- Born: November 11, 1968 (age 57) Allegheny County, Pennsylvania
- Education: Peabody Institute
- Occupations: Composer; Teacher;
- Organizations: USC Thornton School of Music
- Website: marklanzweiser.com

= Mark Lanz Weiser =

American composer

Mark Lanz Weiser (born November 11, 1968) is an American composer and academic. His works include the opera Where Angels Fear to Tread after Forster's novel, first performed in 1996, and a 2010 film score to The Accidental Death of Joey by Sue. A graduate and former faculty member of the Peabody Institute, he is currently a member of the composition faculty at the USC Thornton School of Music.

==Biography==
The son of Rev. Conrad W. Weiser, Mark Lanz Weiser was born in Allegheny County at Passavant Hospital in the suburbs of Pittsburgh, Pennsylvania on November 11, 1968. He began piano lessons at the age of five but did not become serious about his music studies until he was 15 years old.

During his junior year as an undergraduate music major at the Peabody Institute of Johns Hopkins University, he was a finalist in the 1990 Altoona Symphony Orchestra music competition.

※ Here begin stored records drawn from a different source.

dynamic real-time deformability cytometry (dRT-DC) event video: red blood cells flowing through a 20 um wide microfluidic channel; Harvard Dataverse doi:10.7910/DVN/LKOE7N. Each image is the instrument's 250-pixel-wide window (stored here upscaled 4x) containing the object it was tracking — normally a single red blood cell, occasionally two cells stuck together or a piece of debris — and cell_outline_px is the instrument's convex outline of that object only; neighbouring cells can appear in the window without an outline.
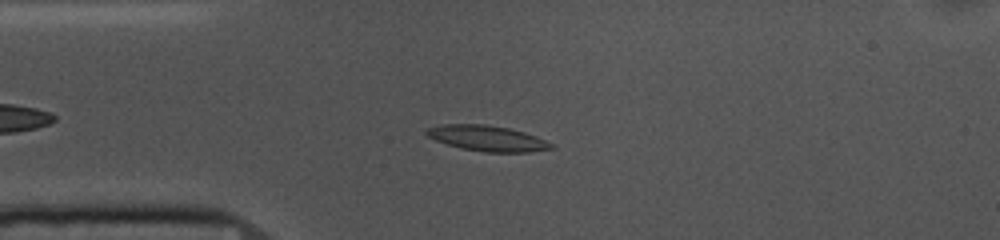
{"species": "common noctule bat (a hibernating species)", "species_latin": "Nyctalus noctula", "temperature_condition": "cold", "stored_images_in_passage": 49, "camera_frame_rate_fps": 3000, "um_per_image_px": 0.085, "animal": {"sex": "female", "body_mass_g": 10.0, "forearm_length_mm": 53.1}, "frame": {"image": 1, "passage_image": 8, "time_ms": 2.333, "image_size_px": [1000, 240], "cell_outline_px": [[556, 148], [528, 152], [484, 152], [460, 148], [436, 140], [428, 136], [424, 132], [428, 128], [440, 124], [484, 124], [508, 128], [524, 132], [536, 136], [552, 144]], "centroid_in_image_um": [41.41, 11.75], "position_along_channel_um": 43.6, "area_um2": 18.5}}
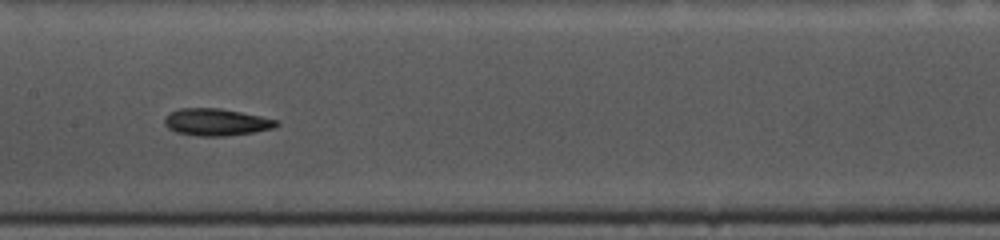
{"frame": {"image": 2, "passage_image": 21, "time_ms": 6.667, "image_size_px": [1000, 240], "cell_outline_px": [[280, 124], [272, 128], [252, 132], [224, 136], [200, 136], [176, 132], [168, 128], [164, 124], [164, 116], [180, 108], [220, 108], [280, 120]], "centroid_in_image_um": [18.37, 10.37], "position_along_channel_um": 189.0, "area_um2": 17.57}}
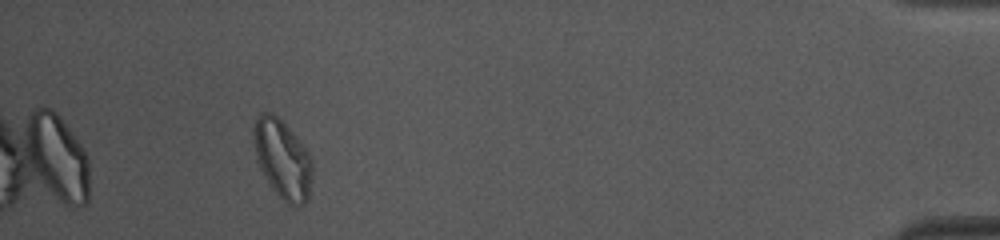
{"frame": {"image": 3, "passage_image": 45, "time_ms": 14.667, "image_size_px": [1000, 240], "cell_outline_px": [[312, 176], [308, 200], [304, 204], [296, 208], [288, 204], [272, 188], [260, 168], [256, 156], [252, 136], [252, 128], [256, 116], [260, 112], [272, 112], [292, 132], [308, 152], [312, 160]], "centroid_in_image_um": [24.0, 13.52], "position_along_channel_um": 411.2, "area_um2": 26.99}, "authors_computed_cell_mechanics": {"area_um2": 17.4556, "velocity_mm_per_s": 3.6293, "shape_relaxation_time_tau1_ms": 5.3648, "shape_relaxation_time_tau2_ms": 8.9955, "deformation_change_tau1": 0.1433, "deformation_change_tau2": 0.1326}}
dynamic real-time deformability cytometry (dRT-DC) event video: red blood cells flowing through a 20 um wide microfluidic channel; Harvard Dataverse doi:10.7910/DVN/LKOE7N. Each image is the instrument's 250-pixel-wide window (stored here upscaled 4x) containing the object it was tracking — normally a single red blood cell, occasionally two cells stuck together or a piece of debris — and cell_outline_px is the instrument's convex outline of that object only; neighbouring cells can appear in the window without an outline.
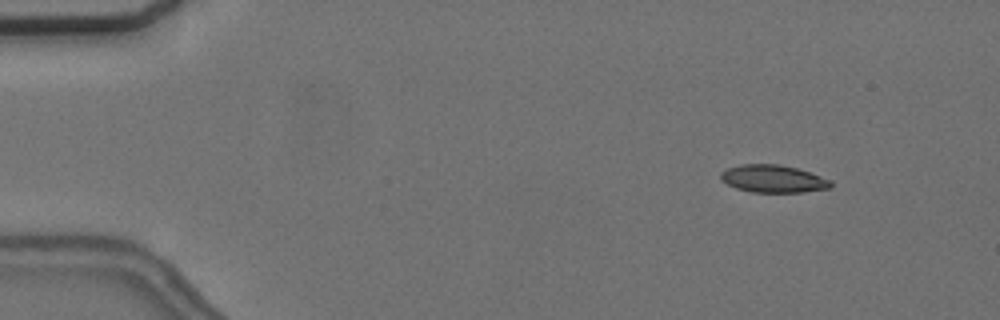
{"species": "common noctule bat (a hibernating species)", "species_latin": "Nyctalus noctula", "temperature_condition": "cold", "stored_images_in_passage": 8, "camera_frame_rate_fps": 3000, "um_per_image_px": 0.085, "animal": {"sex": "female", "body_mass_g": 24.6, "forearm_length_mm": 56.2}, "frame": {"image": 1, "passage_image": 2, "time_ms": 2.0, "image_size_px": [1000, 320], "cell_outline_px": [[832, 188], [804, 192], [752, 192], [736, 188], [720, 180], [720, 172], [728, 168], [740, 164], [780, 164], [796, 168], [832, 180]], "centroid_in_image_um": [65.72, 15.2], "position_along_channel_um": 19.3, "area_um2": 17.74}}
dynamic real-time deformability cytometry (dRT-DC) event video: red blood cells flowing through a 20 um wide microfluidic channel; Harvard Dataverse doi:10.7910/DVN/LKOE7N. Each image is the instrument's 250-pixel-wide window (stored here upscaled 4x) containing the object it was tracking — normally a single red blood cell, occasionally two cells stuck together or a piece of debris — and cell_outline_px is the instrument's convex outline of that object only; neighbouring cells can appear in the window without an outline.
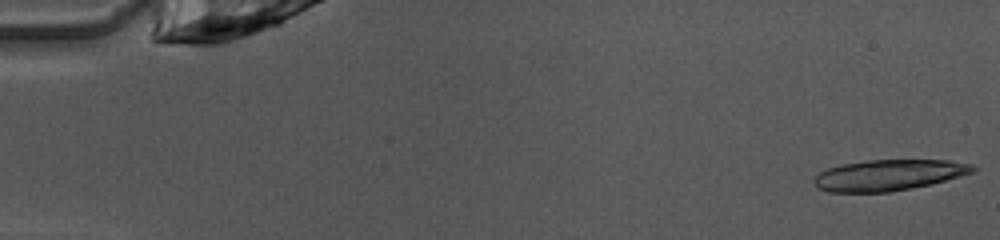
{"species": "common noctule bat (a hibernating species)", "species_latin": "Nyctalus noctula", "temperature_condition": "warm", "stored_images_in_passage": 49, "segment_of_instrument_passage": [1, 2], "camera_frame_rate_fps": 3000, "um_per_image_px": 0.085, "animal": {"sex": "female", "body_mass_g": 10.0, "forearm_length_mm": 53.1}, "frame": {"image": 1, "passage_image": 1, "time_ms": 0.0, "image_size_px": [1000, 240], "cell_outline_px": [[976, 168], [972, 172], [932, 184], [888, 192], [828, 192], [820, 188], [816, 184], [816, 176], [820, 172], [828, 168], [840, 164], [864, 160], [948, 160], [972, 164]], "centroid_in_image_um": [75.54, 14.87], "position_along_channel_um": 9.5, "area_um2": 28.38}}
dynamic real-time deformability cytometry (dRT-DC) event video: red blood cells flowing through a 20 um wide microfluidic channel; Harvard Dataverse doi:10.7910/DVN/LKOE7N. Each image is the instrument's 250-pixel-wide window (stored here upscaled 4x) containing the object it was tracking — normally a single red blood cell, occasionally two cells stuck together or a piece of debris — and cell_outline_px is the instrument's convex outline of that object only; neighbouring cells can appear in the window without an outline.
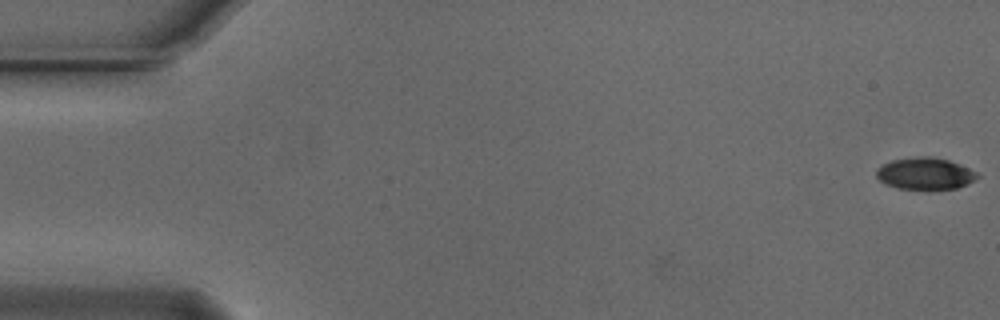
{"species": "Egyptian fruit bat (a non-hibernating species)", "species_latin": "Rousettus aegyptiacus", "temperature_condition": "cold", "stored_images_in_passage": 5, "camera_frame_rate_fps": 3000, "um_per_image_px": 0.085, "animal": {"sex": "male"}, "frame": {"image": 1, "passage_image": 1, "time_ms": 0.0, "image_size_px": [1000, 320], "cell_outline_px": [[980, 176], [968, 184], [956, 188], [928, 192], [896, 188], [884, 184], [876, 176], [876, 168], [892, 160], [920, 156], [928, 156], [948, 160], [960, 164], [976, 172]], "centroid_in_image_um": [78.62, 14.8], "position_along_channel_um": 6.4, "area_um2": 19.36}}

After graduating from Peabody with a bachelor's degree in piano performance, Weiser pursued graduate studies at Peabody, and earned a master's degree in music composition.

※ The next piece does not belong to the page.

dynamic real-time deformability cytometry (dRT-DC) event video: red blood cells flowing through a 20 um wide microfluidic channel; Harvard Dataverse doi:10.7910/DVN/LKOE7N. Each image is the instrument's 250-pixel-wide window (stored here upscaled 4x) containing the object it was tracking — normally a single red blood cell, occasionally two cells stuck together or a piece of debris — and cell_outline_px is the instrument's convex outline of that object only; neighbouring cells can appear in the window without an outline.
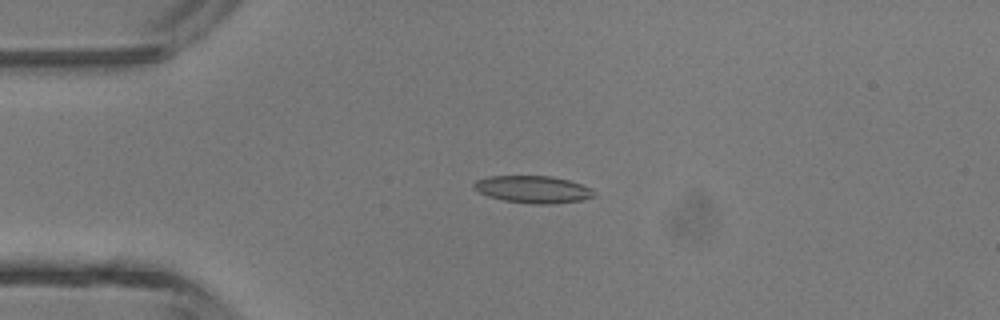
{"species": "common noctule bat (a hibernating species)", "species_latin": "Nyctalus noctula", "temperature_condition": "room temperature", "stored_images_in_passage": 4, "camera_frame_rate_fps": 3000, "um_per_image_px": 0.085, "animal": {"sex": "male", "body_mass_g": 13.3}, "frame": {"image": 1, "passage_image": 3, "time_ms": 3.333, "image_size_px": [1000, 320], "cell_outline_px": [[596, 196], [580, 200], [548, 204], [532, 204], [504, 200], [488, 196], [472, 188], [472, 184], [476, 180], [488, 176], [552, 176], [568, 180], [580, 184], [596, 192]], "centroid_in_image_um": [45.27, 16.09], "position_along_channel_um": 39.7, "area_um2": 18.96}}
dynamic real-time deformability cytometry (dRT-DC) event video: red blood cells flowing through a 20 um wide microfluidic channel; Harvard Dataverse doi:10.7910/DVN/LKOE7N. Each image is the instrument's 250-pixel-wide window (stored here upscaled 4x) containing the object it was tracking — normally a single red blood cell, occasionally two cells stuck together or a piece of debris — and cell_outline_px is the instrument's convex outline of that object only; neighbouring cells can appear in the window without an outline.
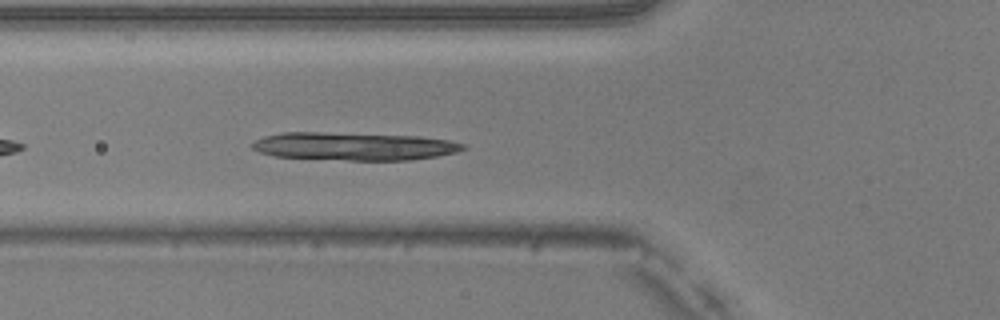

His one-act opera Purgatory was staged with a cast of Peabody students and faculty in September 1991 during his first year as a composition student. The Peabody Concert Orchestra and soprano Charmaine Hamann performed the premiere of his A Renaissance Serenade at Miriam A. Friedberg Concert Hall in 1993. With writer Peter M. Krask he created a musical drama based on the life of Emily Dickinson, Rendezvous of Light, which was staged at the Bryn Mawr School in 1994 after he completed his studies at Peadbody.

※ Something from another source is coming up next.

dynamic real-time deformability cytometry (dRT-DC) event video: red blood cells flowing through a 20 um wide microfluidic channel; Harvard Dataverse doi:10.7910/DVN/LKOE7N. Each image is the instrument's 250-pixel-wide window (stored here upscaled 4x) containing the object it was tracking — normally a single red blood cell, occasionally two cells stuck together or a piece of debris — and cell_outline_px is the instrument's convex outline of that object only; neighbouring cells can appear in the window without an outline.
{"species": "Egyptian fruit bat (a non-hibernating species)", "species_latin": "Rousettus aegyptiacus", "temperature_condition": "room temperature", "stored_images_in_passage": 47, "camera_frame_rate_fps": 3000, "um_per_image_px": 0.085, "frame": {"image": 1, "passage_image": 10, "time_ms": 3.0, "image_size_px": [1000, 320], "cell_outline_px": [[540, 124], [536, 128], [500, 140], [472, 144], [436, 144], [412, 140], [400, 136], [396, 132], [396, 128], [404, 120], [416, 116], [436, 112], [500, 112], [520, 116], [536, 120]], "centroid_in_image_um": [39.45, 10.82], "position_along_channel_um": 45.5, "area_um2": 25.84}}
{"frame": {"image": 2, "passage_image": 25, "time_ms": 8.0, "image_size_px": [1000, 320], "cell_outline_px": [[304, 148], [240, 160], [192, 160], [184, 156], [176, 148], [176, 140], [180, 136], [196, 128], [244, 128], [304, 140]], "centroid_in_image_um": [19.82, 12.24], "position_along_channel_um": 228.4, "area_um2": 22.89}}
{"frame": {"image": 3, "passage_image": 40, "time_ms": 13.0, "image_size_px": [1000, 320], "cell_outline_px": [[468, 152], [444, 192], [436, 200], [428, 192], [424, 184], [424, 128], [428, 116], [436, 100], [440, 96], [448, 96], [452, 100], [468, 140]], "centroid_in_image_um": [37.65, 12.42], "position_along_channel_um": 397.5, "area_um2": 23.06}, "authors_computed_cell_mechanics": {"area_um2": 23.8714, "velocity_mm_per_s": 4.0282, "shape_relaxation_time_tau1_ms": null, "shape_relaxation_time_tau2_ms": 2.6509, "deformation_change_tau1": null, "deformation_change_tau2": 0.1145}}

Weiser subsequently became a full-time faculty member at Peabody.

With librettist Roger Brunyate, Weiser adapted the novel Where Angels Fear to Tread by E. M. Forster into an opera, a project they began working on in 1992. It was given a first hearing in workshop format on April 27 and 28, 1996 by the Peabody Opera Workshop. Its official premiere was in February 1999 at the Peabody Conservatory. The production received a mixed reception in the press: the Baltimore Suns Stephen Wigler called it the best new opera he had heard in years, while The Washington Post praised the cast and orchestration but described the score as derivative. The opera had its professional premiere at Opera San Jose in February 2015, and was reviewed by San Francisco Classical Voice and the San Francisco Examiner. The latter review describes the music as "neo-romantic", with episodes reminiscent of films, mostly in recitatives and long duets, which the reviewer found "in keeping with the novel's ... conversational structure" but less effective on stage.

Weiser composed the score for the film The Accidental Death of Joey by Sue (2010).

In January 2015, he received the ASCAP Foundation Rudolf Nissim Prize for his Symphony No. 2, subtitled Sinfonia Magalhães, selected from 160 entries.

Weiser is currently a member of the composition faculty at the USC Thornton School of Music.